— Consigne —
D'après le passage retenu sur l'impact pour les SIR/FIIS, quand le taux de 15 % de la taxe de sortie prend-il effet ?

Impact pour les SIR/FIIS

Tout d'abord, concernant la limitation de la déductibilité des intérêts, un effet secondaire non désiré découlant de la transposition de la directive ATAD a été corrigé. La transformation technique de cette limitation de la déductibilité des intérêts avait comme conséquence immédiate qu'un(e) SIR/FIIS serait potentiellement imposé(e) sur une partie des intérêts que ce dernier (cette dernière) payait. La loi réparatrice éclaircit désormais le fait que lesdits « surcoûts d'emprunt » ne constituent pas une partie de la base imposable d'un(e) SIR/FIIS (ni des autres sociétés d'investissement qui tombent sous le champ d'application de l'art. 185bis du CIR).

Par ailleurs, les modifications du taux de la taxe de sortie ont été à nouveau adoptés afin d'en modifier l'entrée en vigueur. La taxe de sortie est due lors (i) de l'agrément en tant que SIR/FIIS, (ii) d'une restructuration de société dans laquelle un(e) SIR/FIIS est impliqué(e), et (iii) de l'apport d'un bien immobilier dans un(e) SIR/FIIS. L'entrée en vigueur a été modifiée de sorte que les opérations rattachées à l'exercice d'imposition 2018 puissent aussi bénéficier du taux réduit de 12,50% (à majorer de la contribution complémentaire de crise applicable). Le taux de 12,50% est applicable pour les opérations qui ont eu lieu à partir du 1er janvier 2018. Le taux de 15% prend effet le 1er janvier 2020 et est applicable aux opérations qui ont lieu à partir de cette date.

— Entrées fournies —
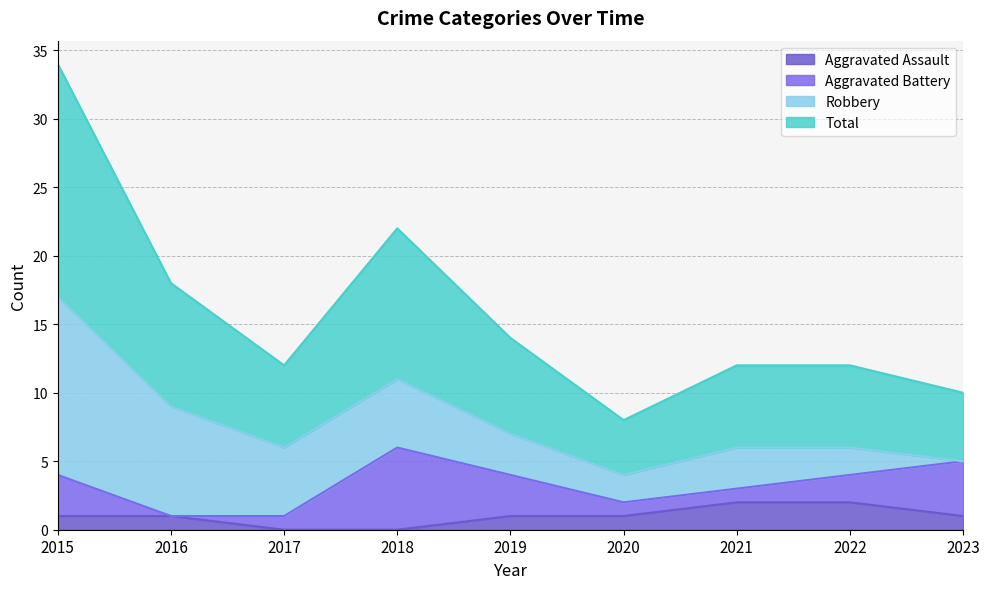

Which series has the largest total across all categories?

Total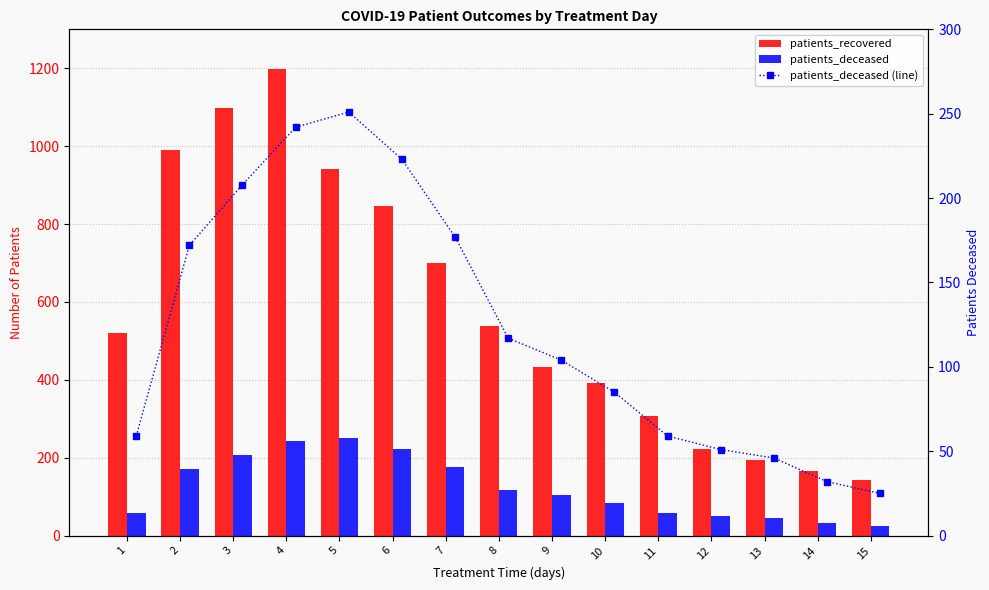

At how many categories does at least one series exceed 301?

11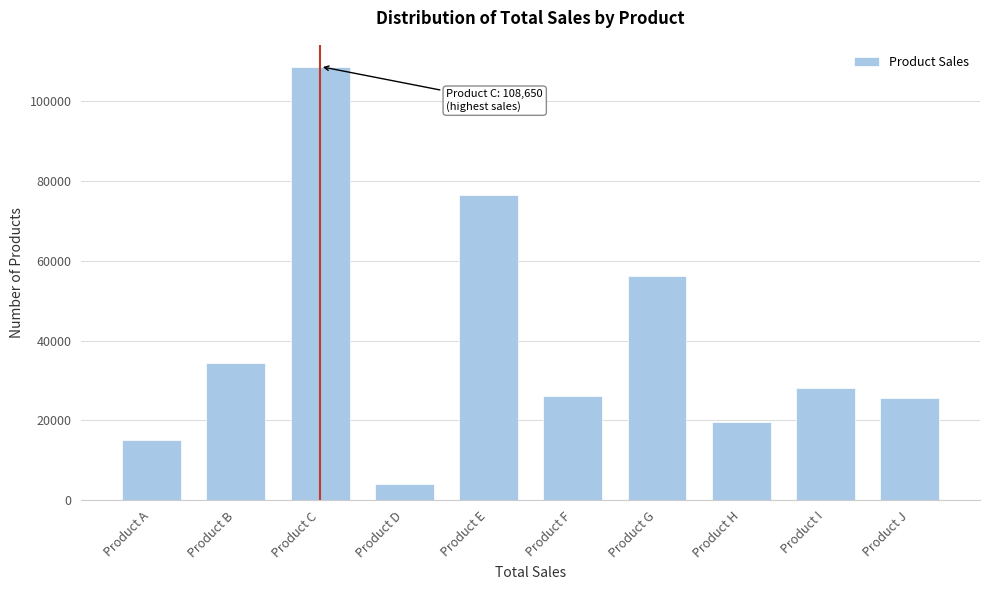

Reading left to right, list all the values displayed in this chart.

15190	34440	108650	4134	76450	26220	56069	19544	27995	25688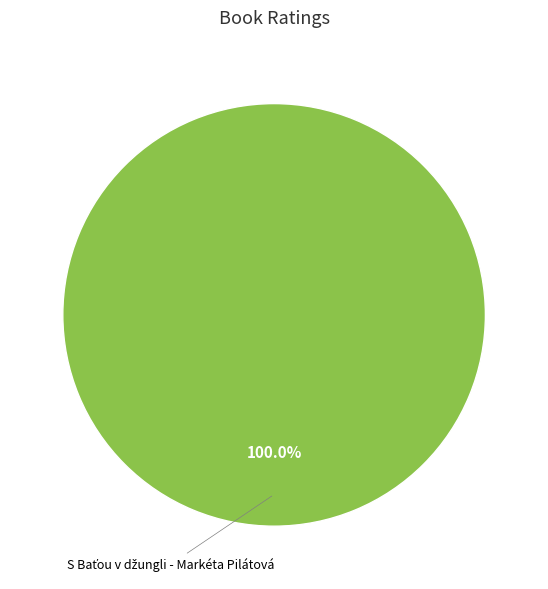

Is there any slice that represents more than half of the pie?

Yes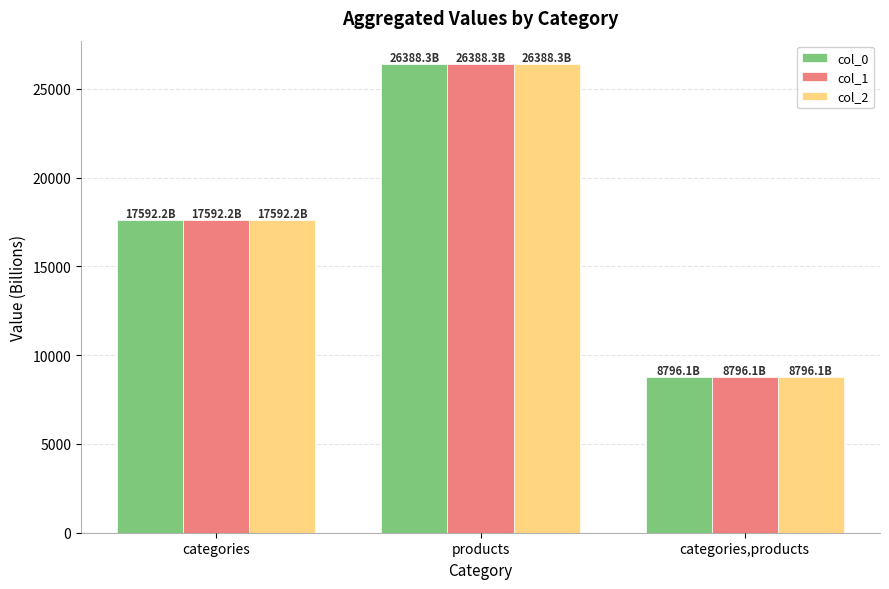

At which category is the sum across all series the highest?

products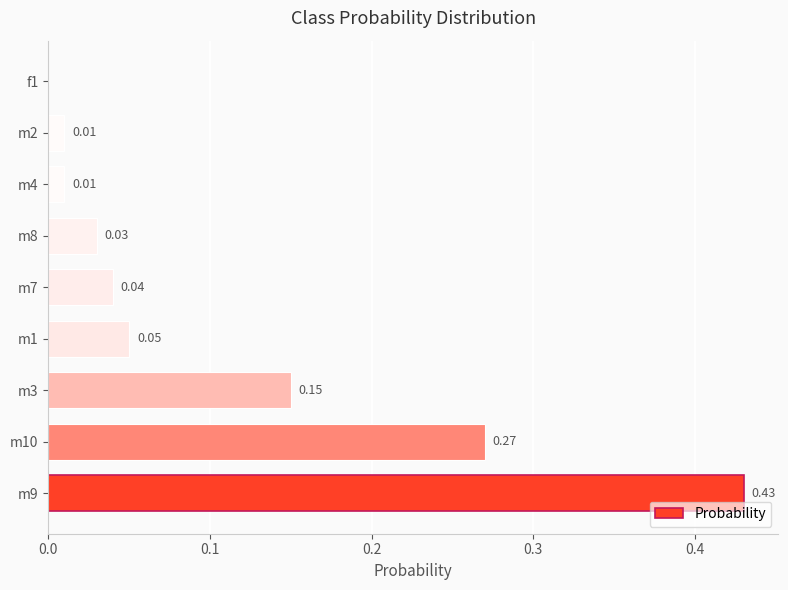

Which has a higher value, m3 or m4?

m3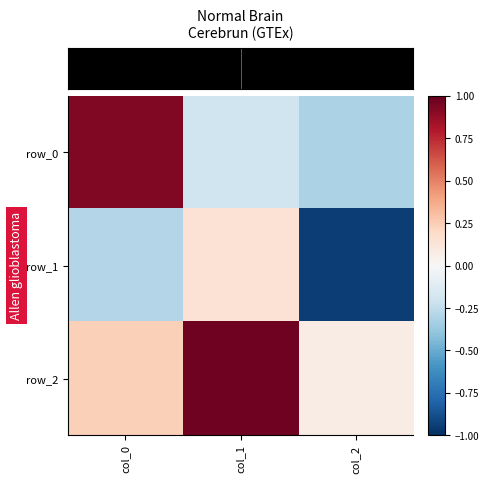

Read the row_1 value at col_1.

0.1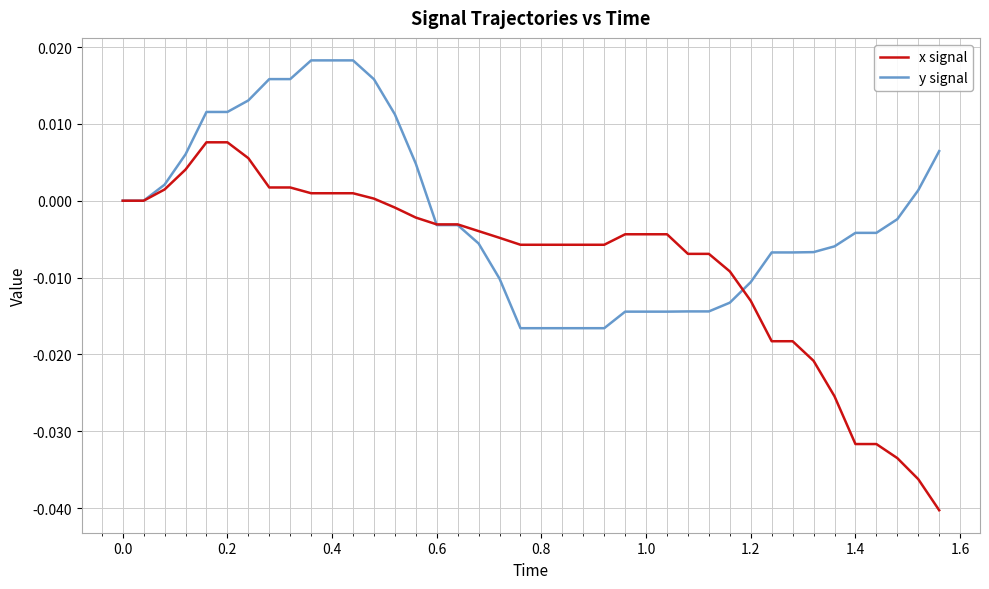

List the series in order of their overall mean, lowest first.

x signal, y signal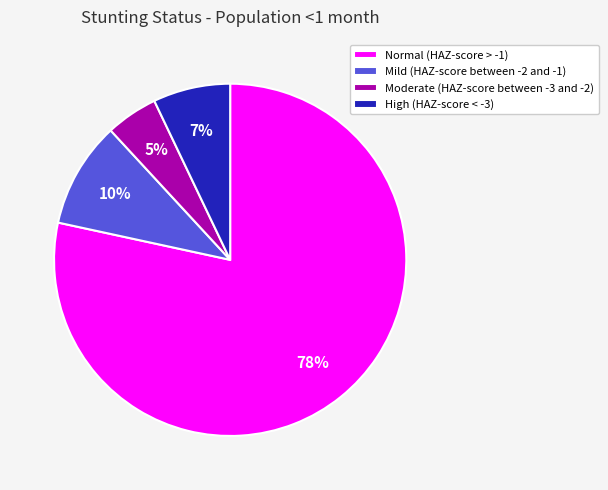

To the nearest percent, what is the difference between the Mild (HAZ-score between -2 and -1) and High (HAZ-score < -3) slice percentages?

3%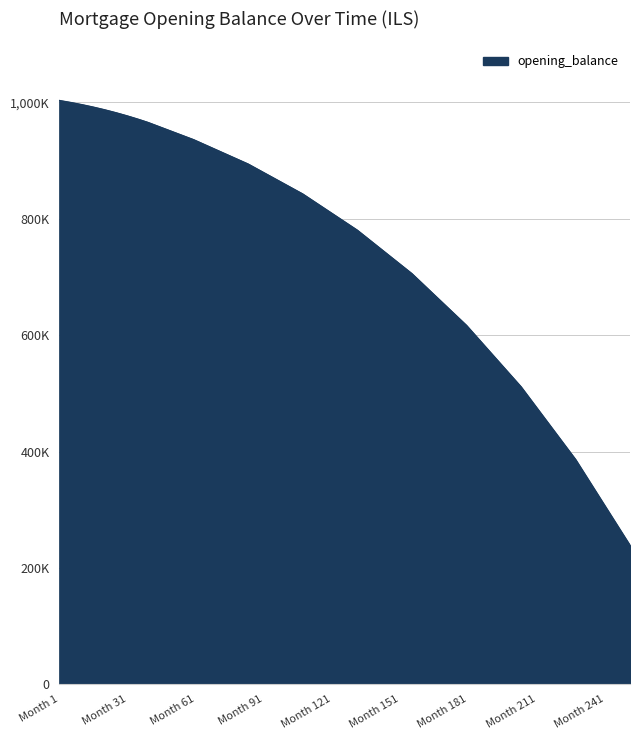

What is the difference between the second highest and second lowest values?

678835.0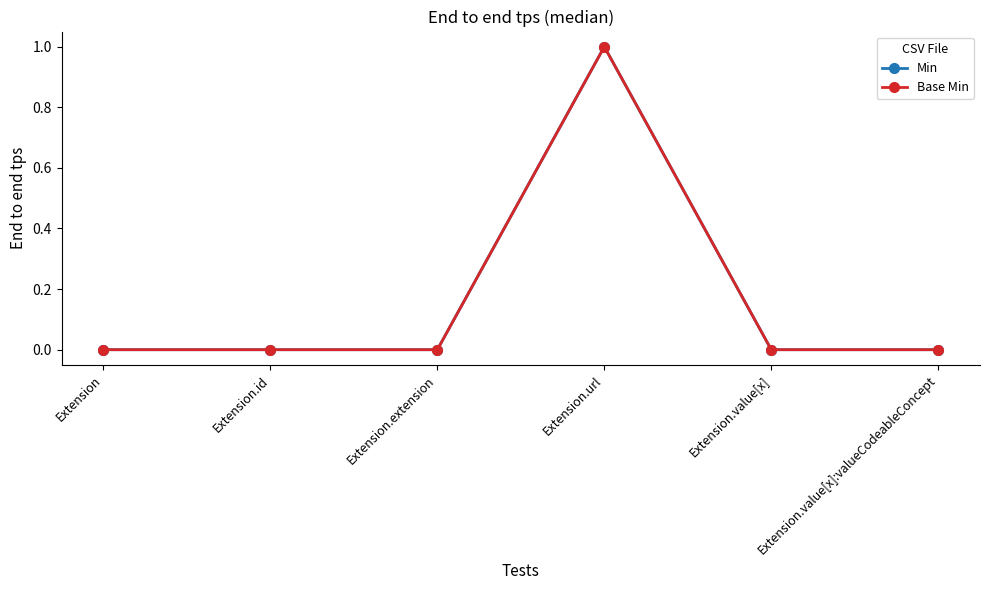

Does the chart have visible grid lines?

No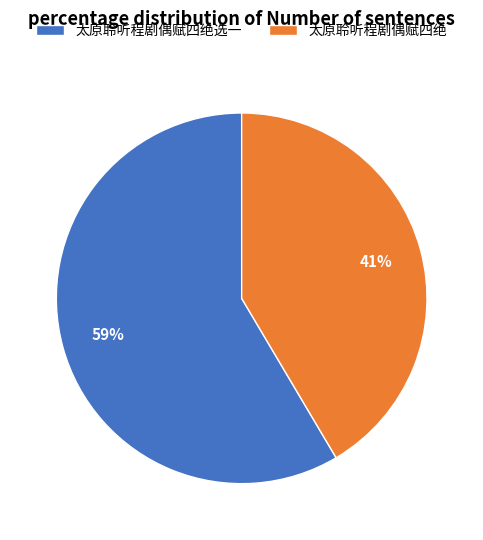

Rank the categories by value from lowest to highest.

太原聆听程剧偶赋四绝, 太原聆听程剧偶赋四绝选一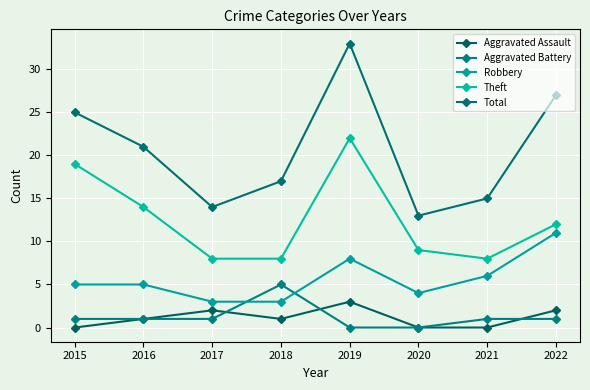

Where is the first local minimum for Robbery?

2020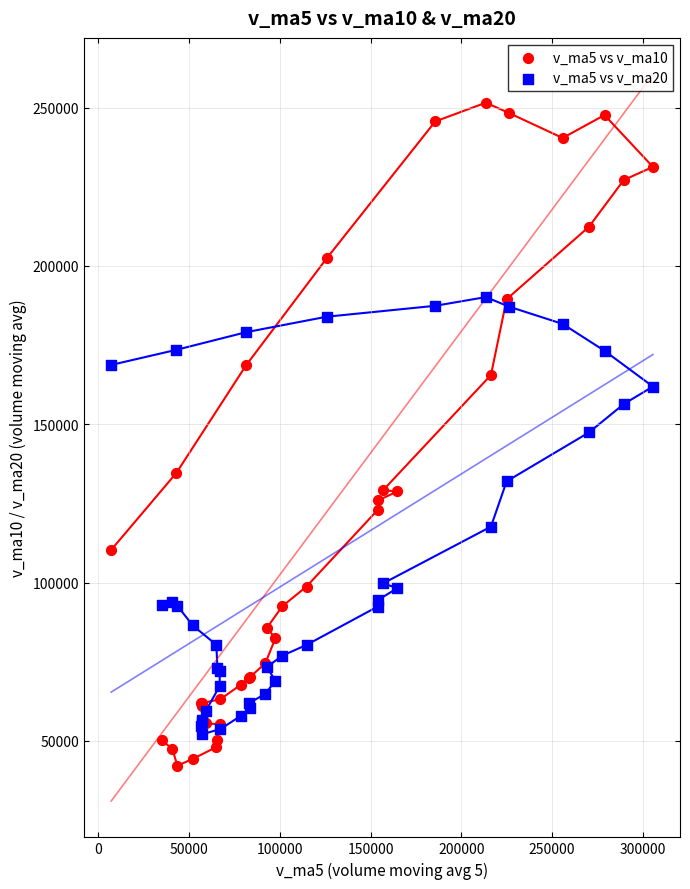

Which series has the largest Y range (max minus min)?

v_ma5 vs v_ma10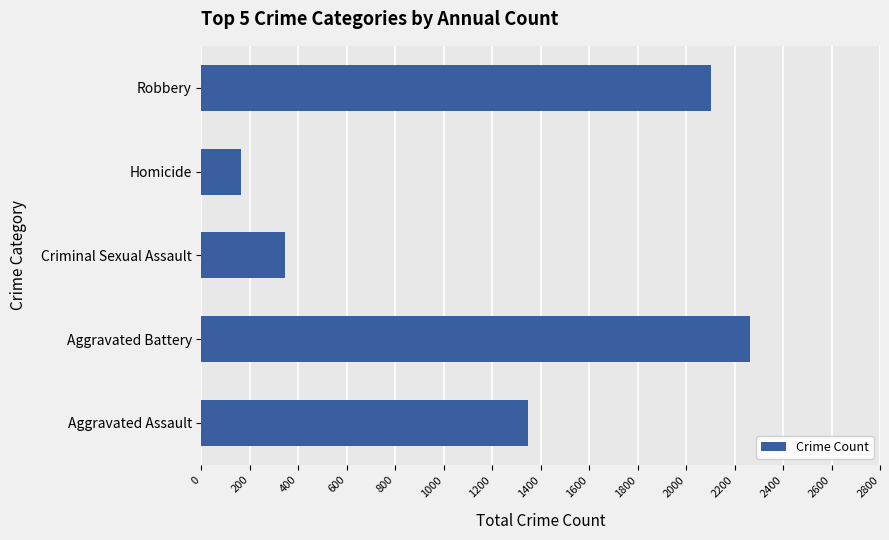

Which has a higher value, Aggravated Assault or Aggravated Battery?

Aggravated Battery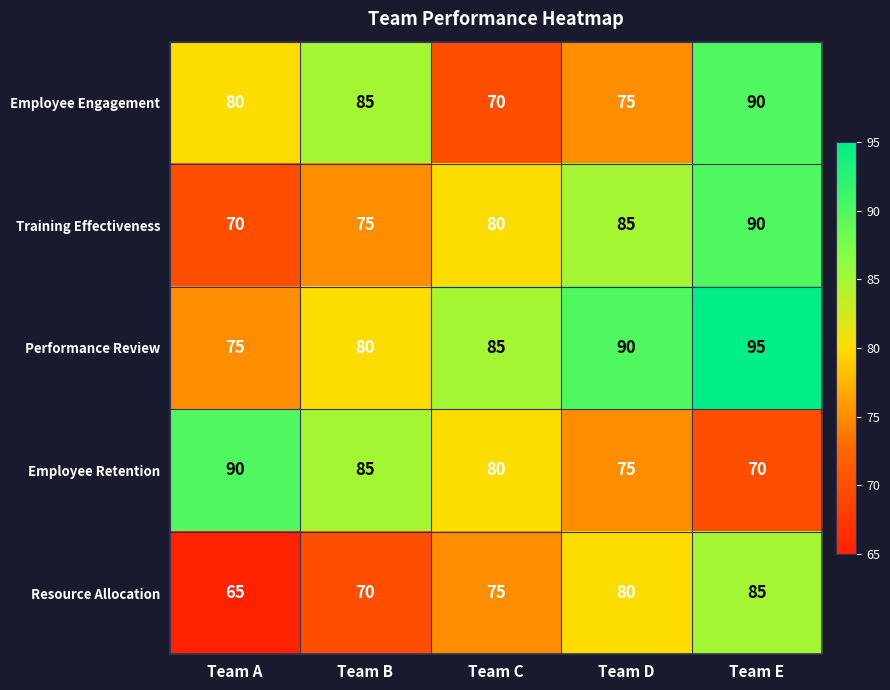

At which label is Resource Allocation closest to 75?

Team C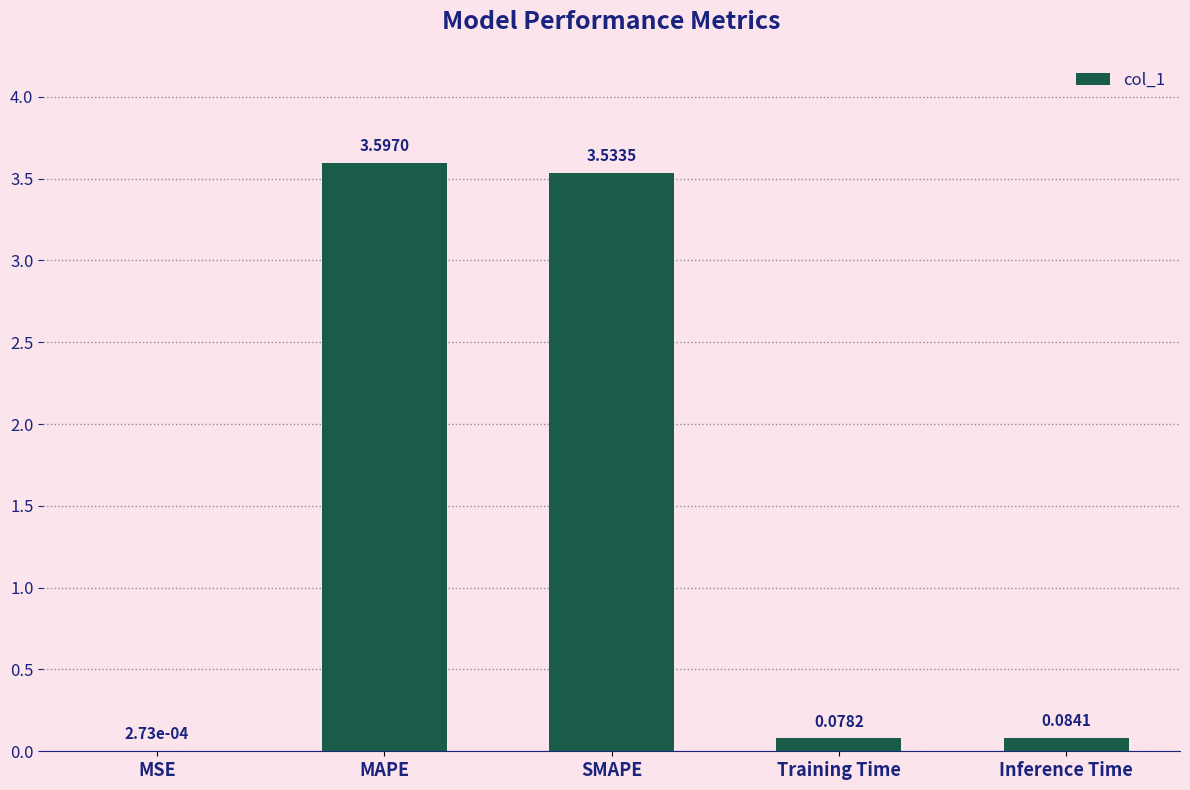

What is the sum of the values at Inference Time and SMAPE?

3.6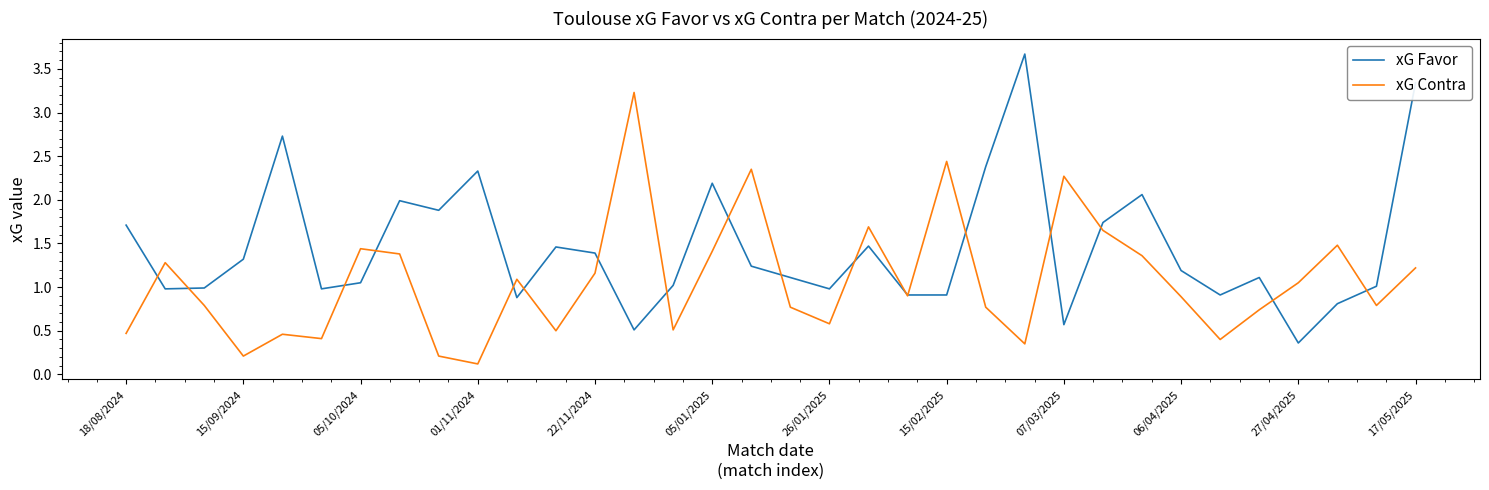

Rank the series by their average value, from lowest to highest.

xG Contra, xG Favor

— Corrigé —
Le 1er janvier 2020.